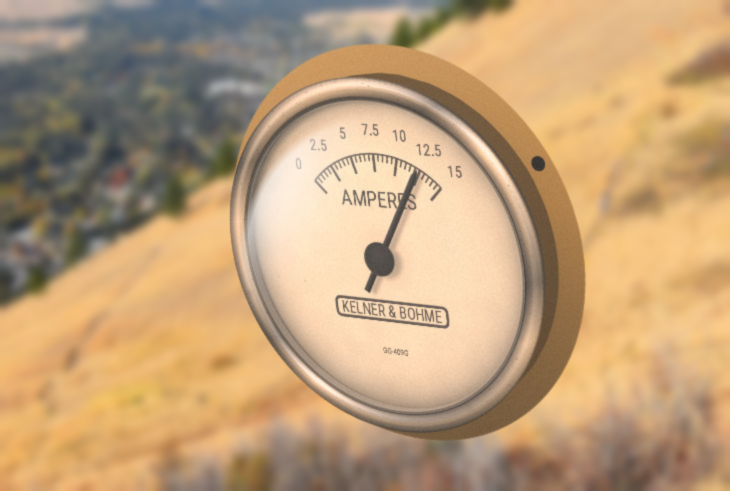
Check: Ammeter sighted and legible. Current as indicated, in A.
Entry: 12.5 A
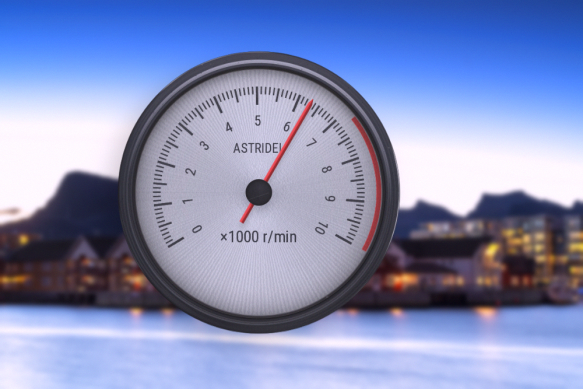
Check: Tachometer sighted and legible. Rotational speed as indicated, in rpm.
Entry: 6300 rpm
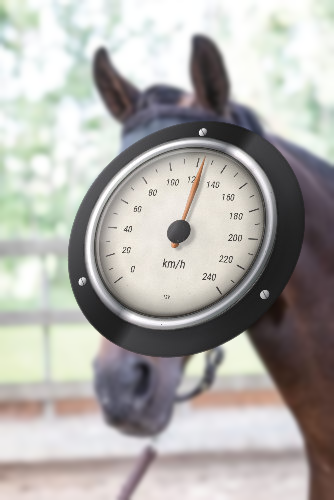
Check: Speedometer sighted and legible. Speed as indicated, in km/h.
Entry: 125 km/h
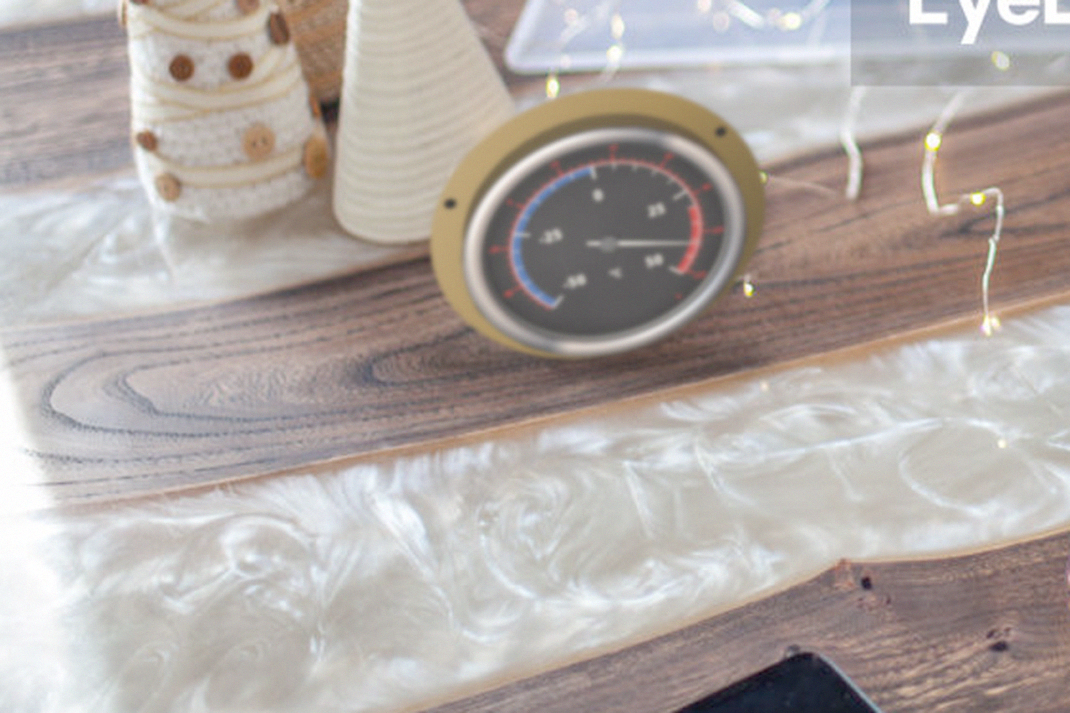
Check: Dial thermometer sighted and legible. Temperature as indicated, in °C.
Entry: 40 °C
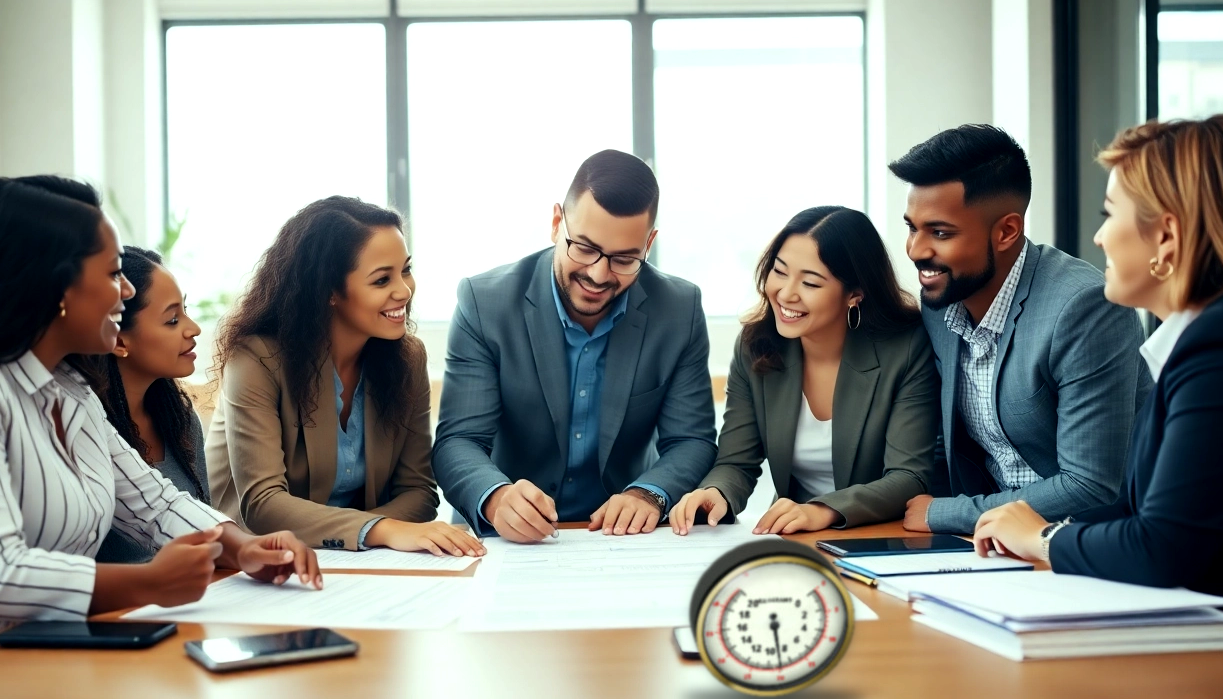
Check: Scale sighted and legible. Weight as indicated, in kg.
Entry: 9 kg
* * *
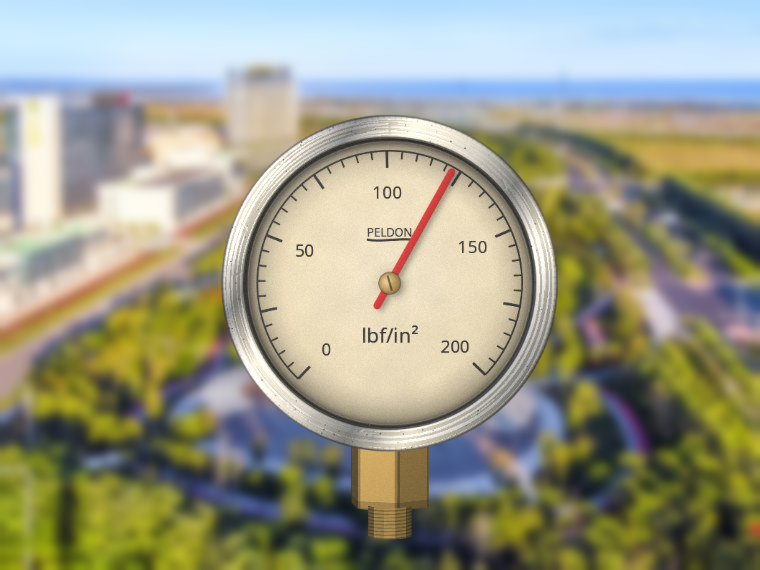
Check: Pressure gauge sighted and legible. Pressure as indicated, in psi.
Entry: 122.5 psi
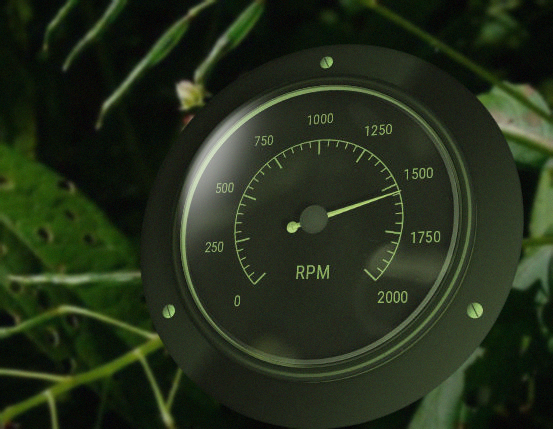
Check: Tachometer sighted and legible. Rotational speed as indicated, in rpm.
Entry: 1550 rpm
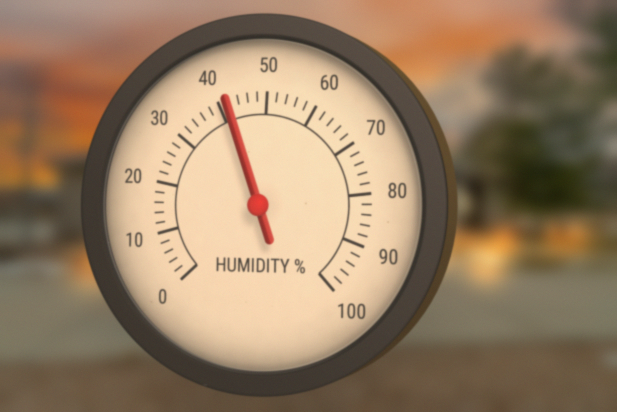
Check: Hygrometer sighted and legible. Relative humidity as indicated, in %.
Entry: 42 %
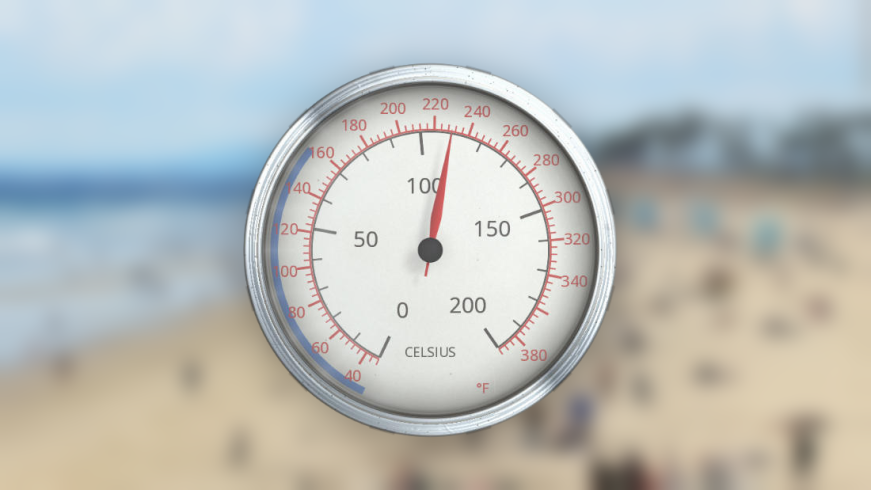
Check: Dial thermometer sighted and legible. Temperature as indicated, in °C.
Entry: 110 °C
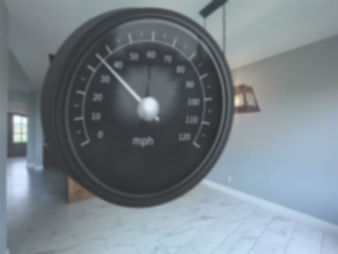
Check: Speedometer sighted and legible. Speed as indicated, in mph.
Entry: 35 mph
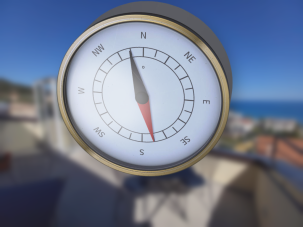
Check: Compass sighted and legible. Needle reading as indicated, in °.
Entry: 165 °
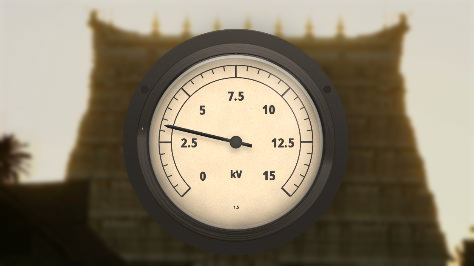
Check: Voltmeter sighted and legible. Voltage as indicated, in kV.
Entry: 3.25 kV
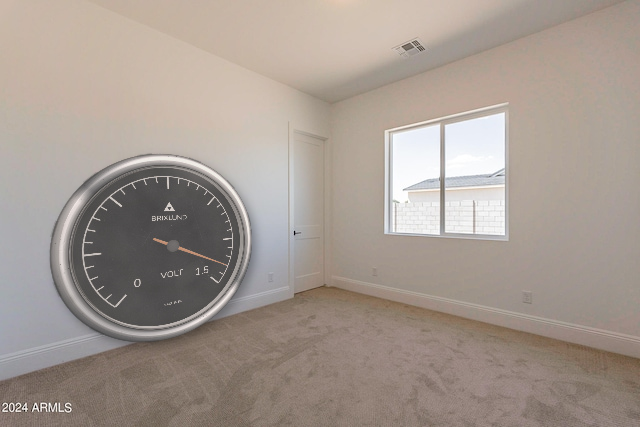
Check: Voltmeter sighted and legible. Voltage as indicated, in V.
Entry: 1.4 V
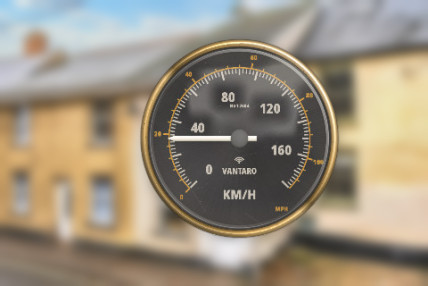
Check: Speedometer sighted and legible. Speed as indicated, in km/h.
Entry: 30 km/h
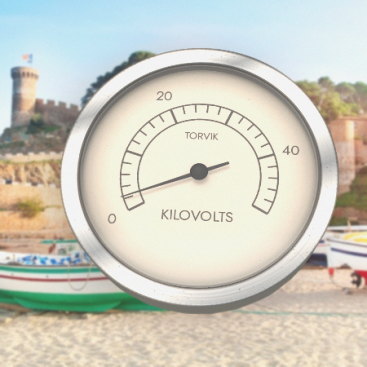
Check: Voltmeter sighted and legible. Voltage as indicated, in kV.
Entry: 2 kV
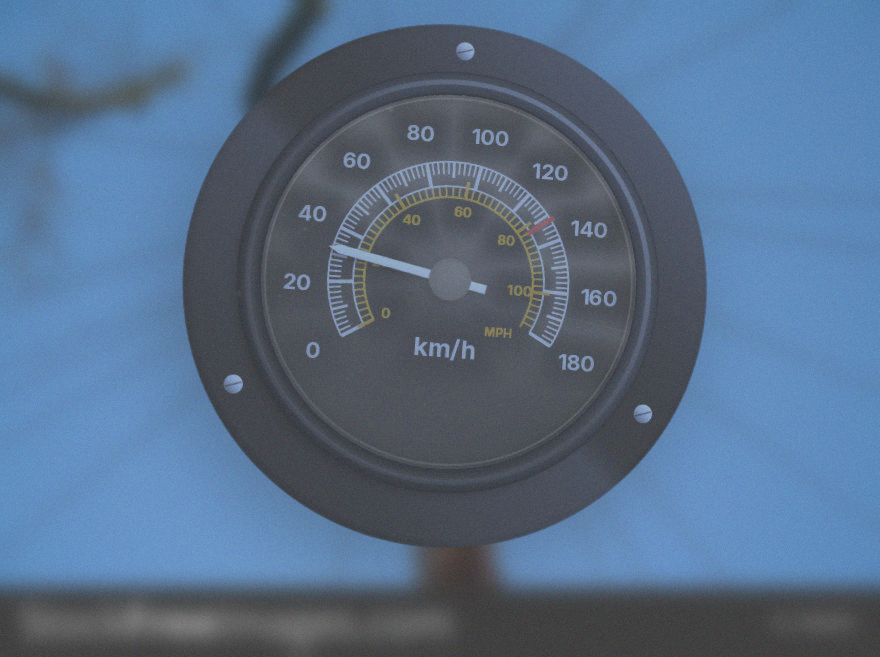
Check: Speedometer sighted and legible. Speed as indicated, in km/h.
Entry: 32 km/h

▸ **Consegna**
Modifica le righe dalla riga con "indicated, in mph." alla riga con "Entry: 32 km/h", sostituendo "Voltmeter" con "Multimeter" e lasciando tutto il resto invariato. Per favore, ometti le immagini nella risposta.

▸ **Svolgimento**
Check: Speedometer sighted and legible. Speed as indicated, in mph.
Entry: 35 mph
Check: Compass sighted and legible. Needle reading as indicated, in °.
Entry: 165 °
Check: Multimeter sighted and legible. Voltage as indicated, in kV.
Entry: 3.25 kV
Check: Multimeter sighted and legible. Voltage as indicated, in V.
Entry: 1.4 V
Check: Speedometer sighted and legible. Speed as indicated, in km/h.
Entry: 30 km/h
Check: Multimeter sighted and legible. Voltage as indicated, in kV.
Entry: 2 kV
Check: Speedometer sighted and legible. Speed as indicated, in km/h.
Entry: 32 km/h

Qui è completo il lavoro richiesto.